When you transcribe the data below, reproduce every line exactly and leave each picture out.

Data excerpt
○ ○ ○
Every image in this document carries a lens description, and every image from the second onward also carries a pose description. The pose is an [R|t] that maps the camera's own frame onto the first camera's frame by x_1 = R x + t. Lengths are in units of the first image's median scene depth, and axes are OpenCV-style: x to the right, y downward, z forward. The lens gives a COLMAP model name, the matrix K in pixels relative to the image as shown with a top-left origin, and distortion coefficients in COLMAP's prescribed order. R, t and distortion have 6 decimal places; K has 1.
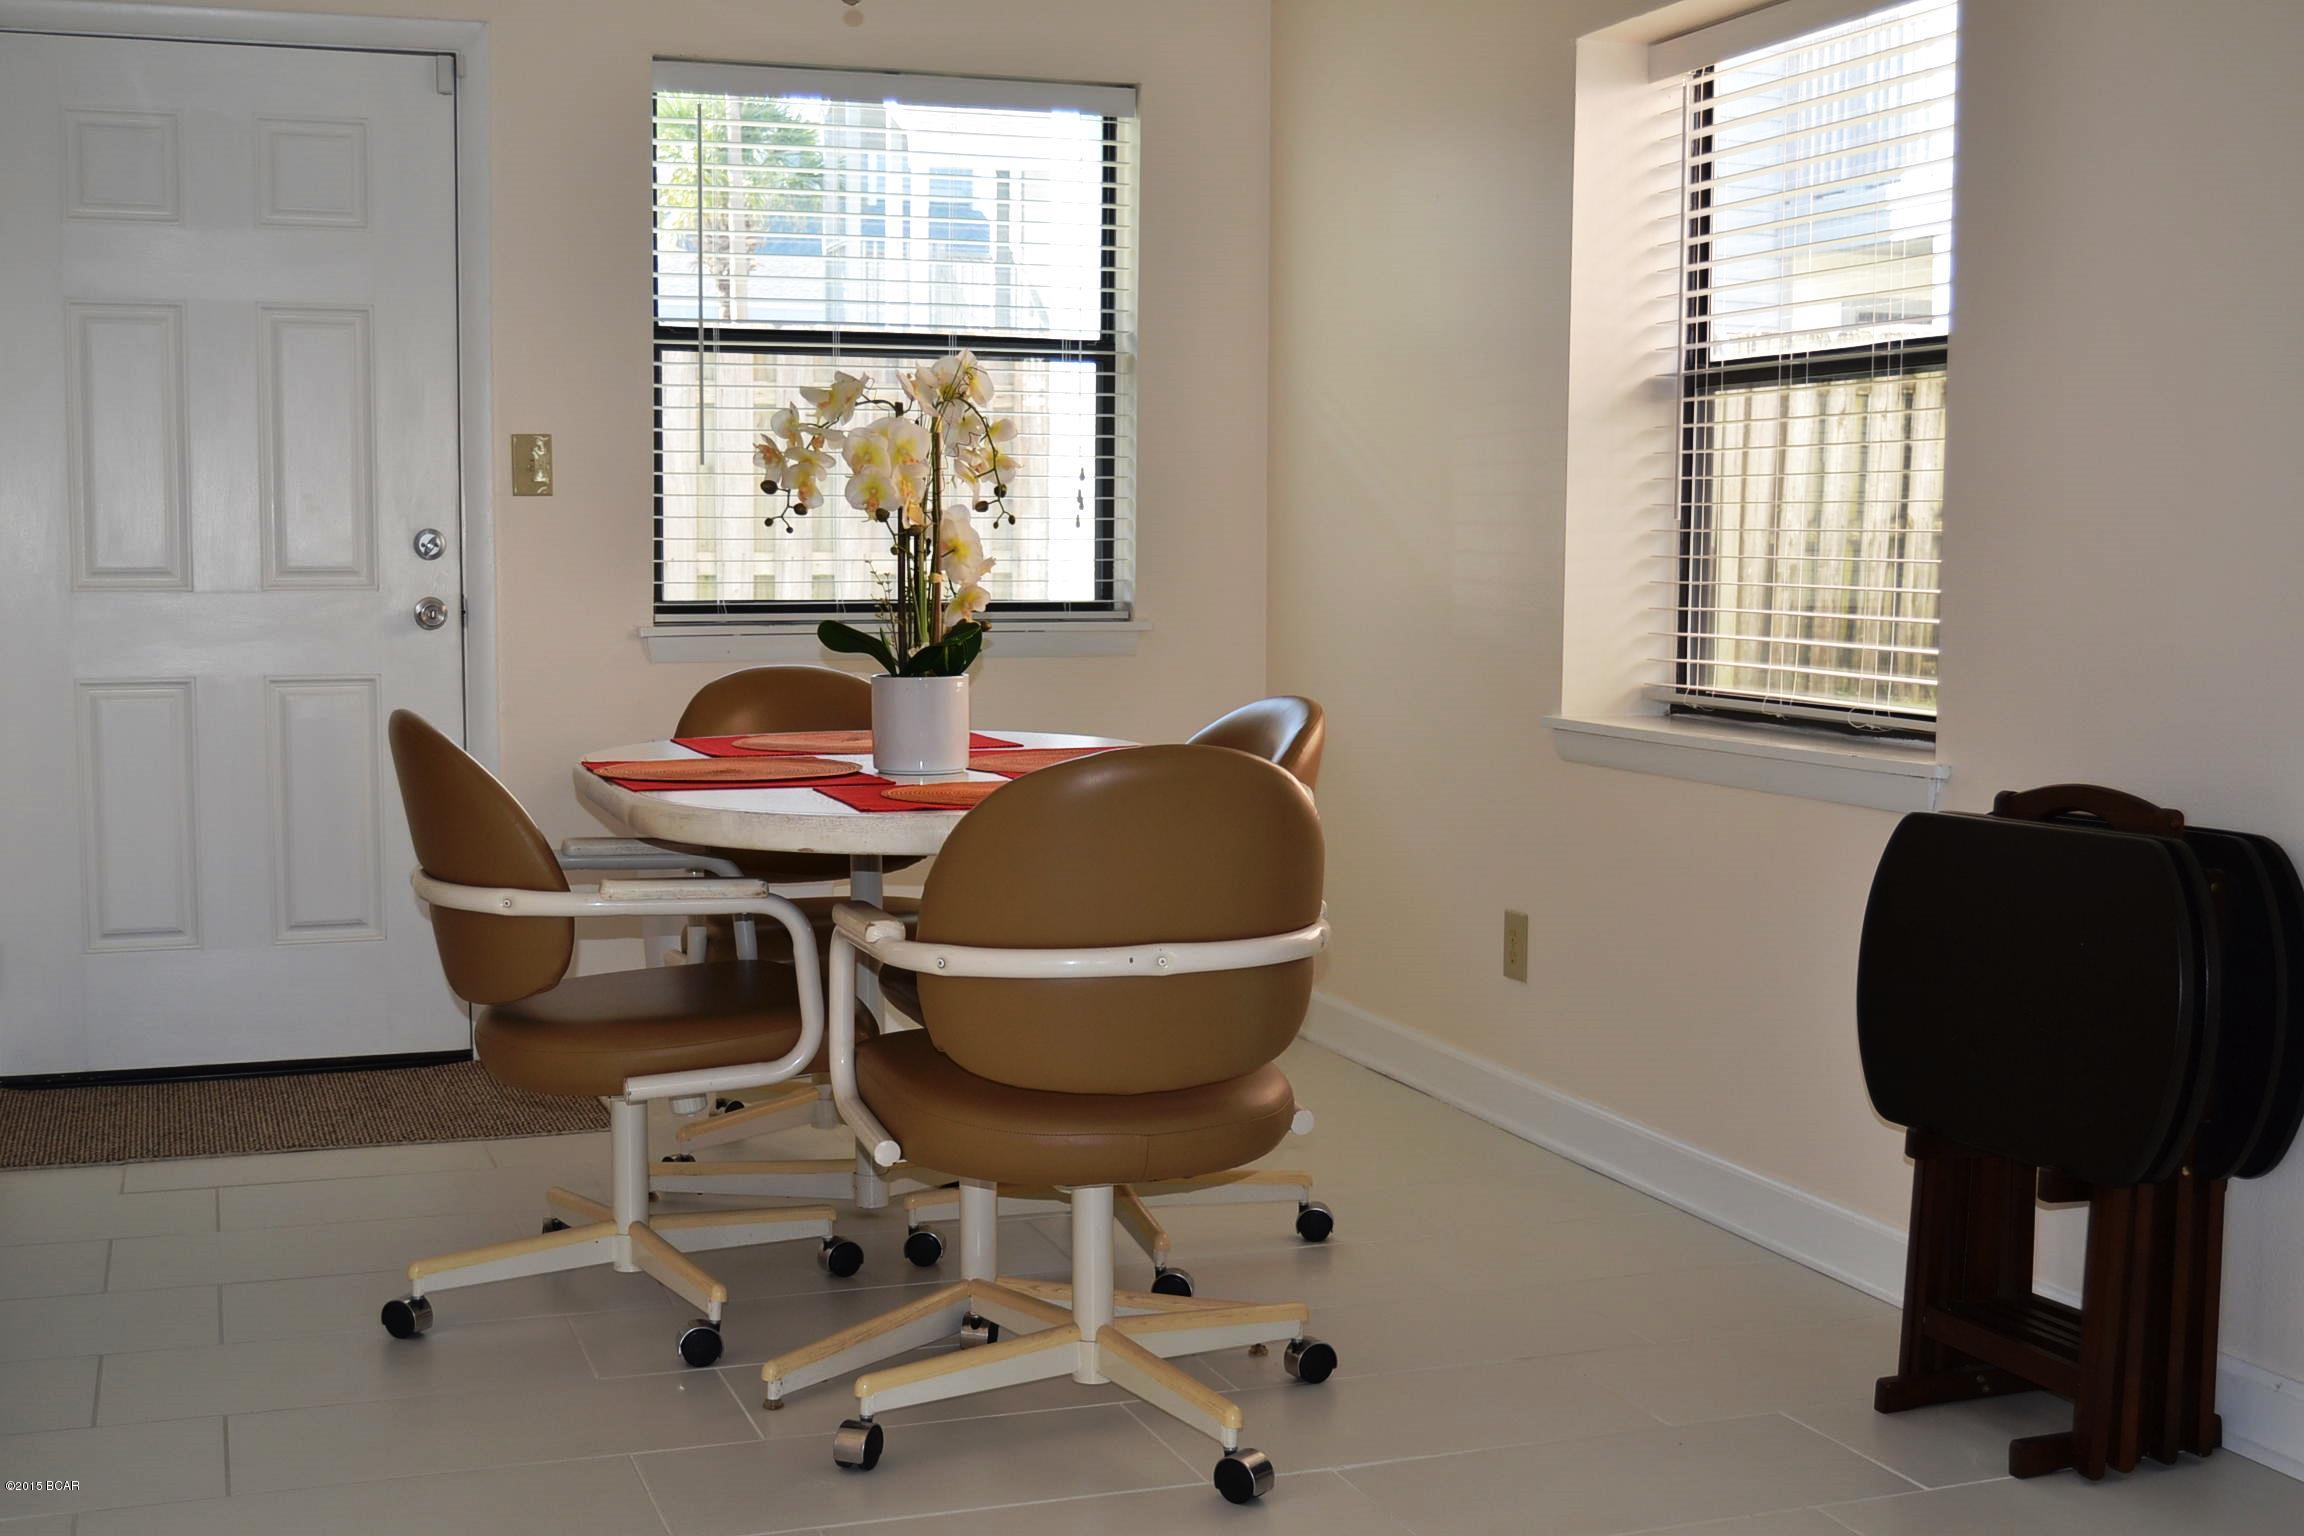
lens RADIAL K [[2600.8, 0, 1152.0], [0, 2600.8, 768.0], [0, 0, 1]] dist [-0.005421, -0.007117]
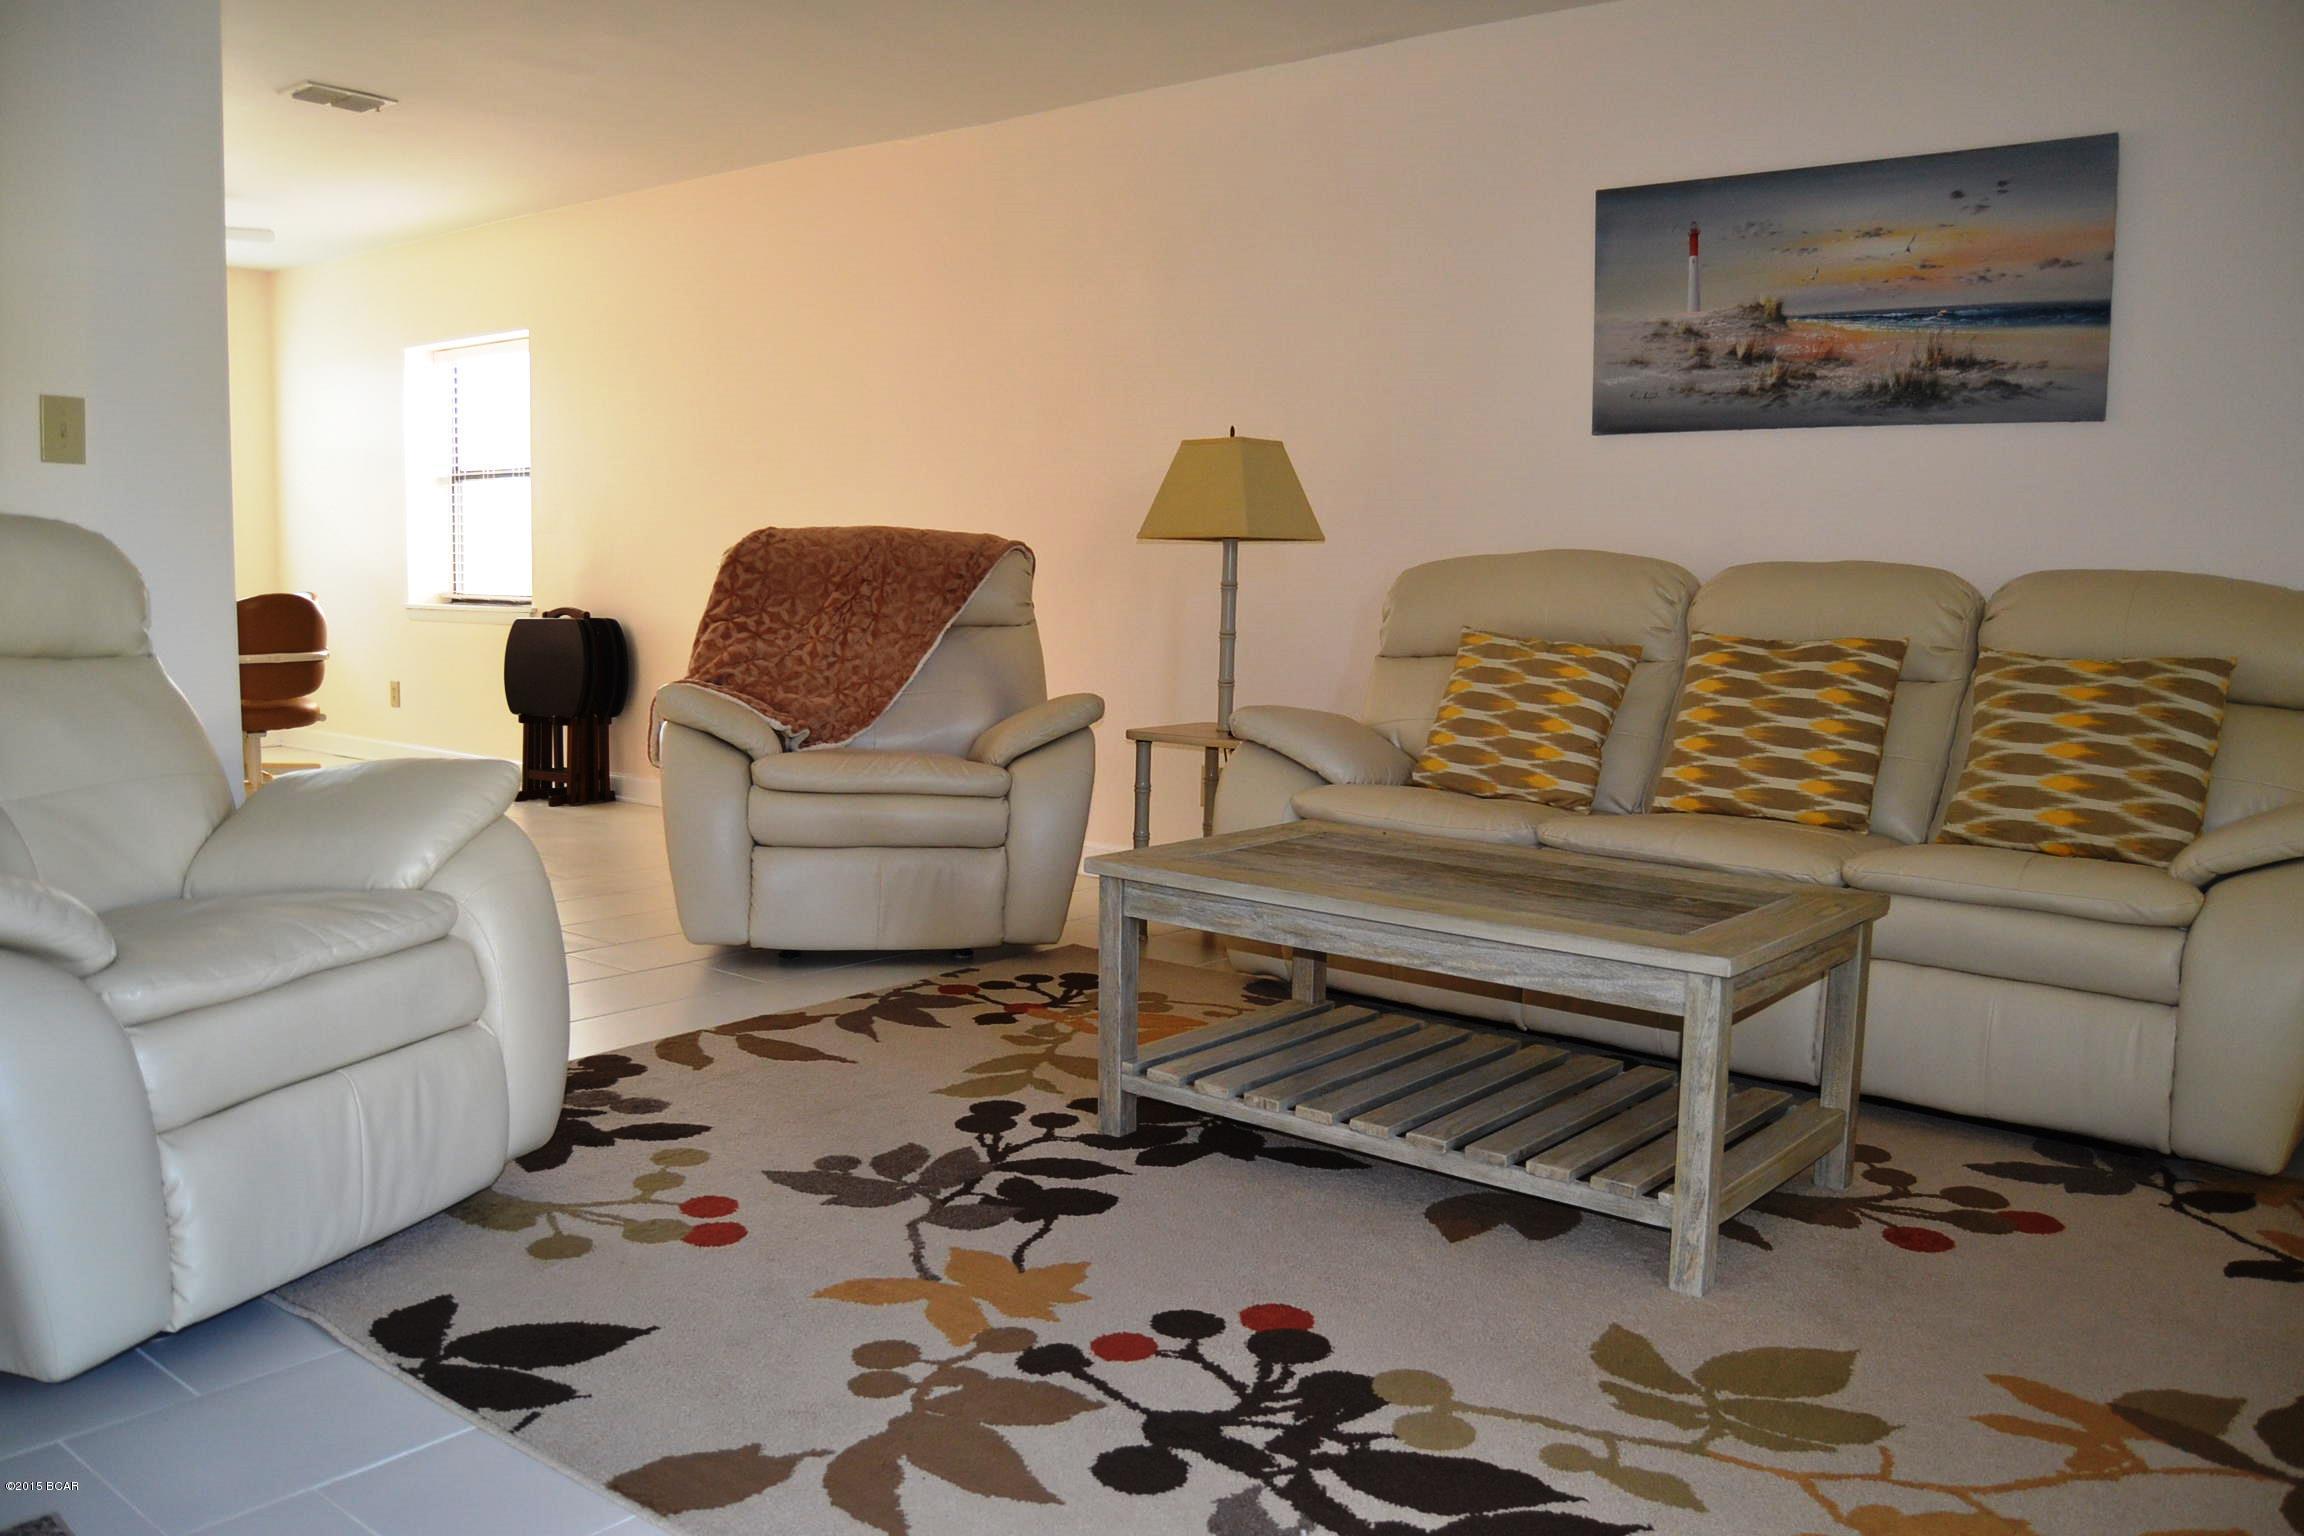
lens RADIAL K [[1839.9, 0, 1152.0], [0, 1839.9, 768.0], [0, 0, 1]] dist [-0.006855, -0.002391]
pose [[0.868513, -0.054241, 0.492689, -0.159945], [0.040158, 0.998427, 0.039128, 0.143257], [-0.494036, -0.014198, 0.869325, -1.382134]]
○ ○ ○
Result
Every image in this document carries a lens description, and every image from the second onward also carries a pose description. The pose is an [R|t] that maps the camera's own frame onto the first camera's frame by x_1 = R x + t. Lengths are in units of the first image's median scene depth, and axes are OpenCV-style: x to the right, y downward, z forward. The lens gives a COLMAP model name, the matrix K in pixels relative to the image as shown with a top-left origin, and distortion coefficients in COLMAP's prescribed order. R, t and distortion have 6 decimal places; K has 1.
lens RADIAL K [[2600.8, 0, 1152.0], [0, 2600.8, 768.0], [0, 0, 1]] dist [-0.005421, -0.007117]
lens RADIAL K [[1839.9, 0, 1152.0], [0, 1839.9, 768.0], [0, 0, 1]] dist [-0.006855, -0.002391]
pose [[0.868513, -0.054241, 0.492689, -0.159945], [0.040158, 0.998427, 0.039128, 0.143257], [-0.494036, -0.014198, 0.869325, -1.382134]]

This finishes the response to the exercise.